What lines in the data hold the string "Left"? Show them.

Limb landmark coordinates:

⟨

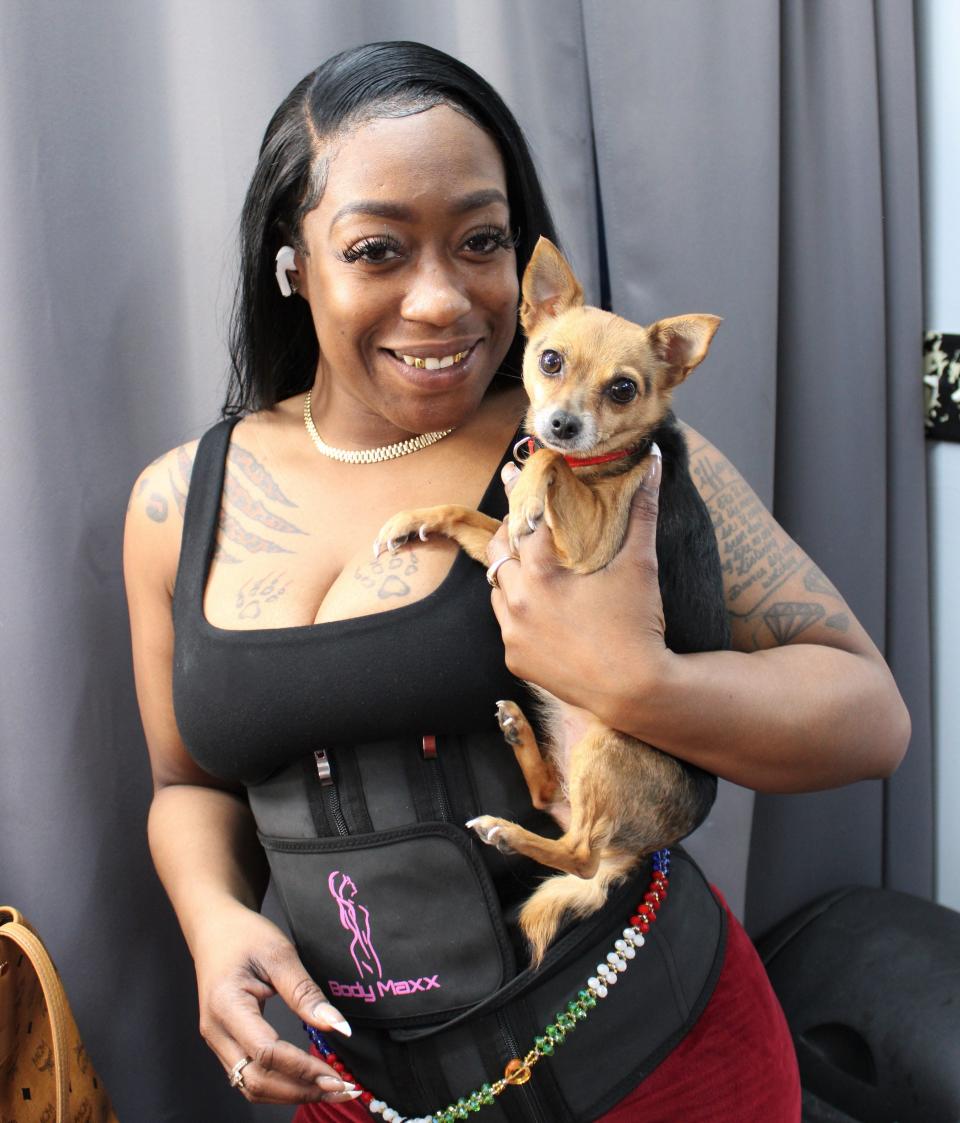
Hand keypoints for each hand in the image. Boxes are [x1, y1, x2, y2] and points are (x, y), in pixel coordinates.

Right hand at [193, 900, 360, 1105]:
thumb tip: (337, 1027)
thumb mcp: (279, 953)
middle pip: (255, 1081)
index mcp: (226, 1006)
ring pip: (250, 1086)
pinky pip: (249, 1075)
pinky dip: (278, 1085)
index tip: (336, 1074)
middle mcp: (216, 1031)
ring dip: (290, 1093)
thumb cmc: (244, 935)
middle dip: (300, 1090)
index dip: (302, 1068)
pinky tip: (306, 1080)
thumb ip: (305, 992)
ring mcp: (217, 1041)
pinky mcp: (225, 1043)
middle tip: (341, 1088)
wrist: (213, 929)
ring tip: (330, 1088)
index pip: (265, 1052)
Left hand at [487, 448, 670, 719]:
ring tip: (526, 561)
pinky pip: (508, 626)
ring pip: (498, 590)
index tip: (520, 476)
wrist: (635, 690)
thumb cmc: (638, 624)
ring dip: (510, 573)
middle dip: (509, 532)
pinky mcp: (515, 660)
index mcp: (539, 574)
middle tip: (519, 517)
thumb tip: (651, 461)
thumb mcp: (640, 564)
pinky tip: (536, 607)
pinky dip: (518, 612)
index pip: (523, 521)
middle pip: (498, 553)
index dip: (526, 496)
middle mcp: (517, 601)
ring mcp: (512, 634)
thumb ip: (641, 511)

⟩
⟨

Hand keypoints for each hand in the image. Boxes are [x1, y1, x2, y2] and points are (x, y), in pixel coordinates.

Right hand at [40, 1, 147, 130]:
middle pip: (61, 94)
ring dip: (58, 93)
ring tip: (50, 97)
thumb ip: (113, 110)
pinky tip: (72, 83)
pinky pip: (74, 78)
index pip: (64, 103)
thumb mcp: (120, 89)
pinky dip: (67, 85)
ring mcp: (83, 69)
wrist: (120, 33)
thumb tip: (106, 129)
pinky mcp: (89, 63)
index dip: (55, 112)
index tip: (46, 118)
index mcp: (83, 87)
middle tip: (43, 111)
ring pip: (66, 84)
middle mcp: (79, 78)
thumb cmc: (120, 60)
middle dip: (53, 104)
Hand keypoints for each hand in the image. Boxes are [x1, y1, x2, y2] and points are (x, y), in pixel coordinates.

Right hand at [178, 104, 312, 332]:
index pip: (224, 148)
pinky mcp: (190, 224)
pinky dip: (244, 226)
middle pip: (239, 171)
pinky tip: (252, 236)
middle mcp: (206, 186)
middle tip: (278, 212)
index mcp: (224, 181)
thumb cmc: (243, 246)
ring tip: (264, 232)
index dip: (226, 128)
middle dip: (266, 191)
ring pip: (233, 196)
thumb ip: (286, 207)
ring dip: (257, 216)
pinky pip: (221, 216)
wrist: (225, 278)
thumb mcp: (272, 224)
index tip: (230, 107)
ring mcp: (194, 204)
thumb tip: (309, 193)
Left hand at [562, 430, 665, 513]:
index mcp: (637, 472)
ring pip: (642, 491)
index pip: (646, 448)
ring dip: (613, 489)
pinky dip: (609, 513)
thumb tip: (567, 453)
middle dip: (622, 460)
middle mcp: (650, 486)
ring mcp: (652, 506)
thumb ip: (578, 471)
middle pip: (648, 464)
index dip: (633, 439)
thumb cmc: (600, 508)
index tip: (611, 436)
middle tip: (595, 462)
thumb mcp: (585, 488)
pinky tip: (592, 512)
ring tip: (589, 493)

⟩
⟨

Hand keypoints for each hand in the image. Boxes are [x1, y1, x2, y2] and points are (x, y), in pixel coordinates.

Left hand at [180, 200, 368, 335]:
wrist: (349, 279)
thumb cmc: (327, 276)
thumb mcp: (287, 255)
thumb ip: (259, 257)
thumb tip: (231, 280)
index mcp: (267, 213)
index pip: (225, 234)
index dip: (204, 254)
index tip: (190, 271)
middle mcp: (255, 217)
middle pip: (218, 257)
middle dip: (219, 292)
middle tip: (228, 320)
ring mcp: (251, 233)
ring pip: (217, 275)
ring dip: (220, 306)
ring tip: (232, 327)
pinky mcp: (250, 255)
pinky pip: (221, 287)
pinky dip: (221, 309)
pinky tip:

⟩

- **TASK ANSWER**:
Left hand at [487, 448, 670, 719]:
Left hand at [562, 430, 665, 513]:
Left hand at [180, 200, 368, 335]:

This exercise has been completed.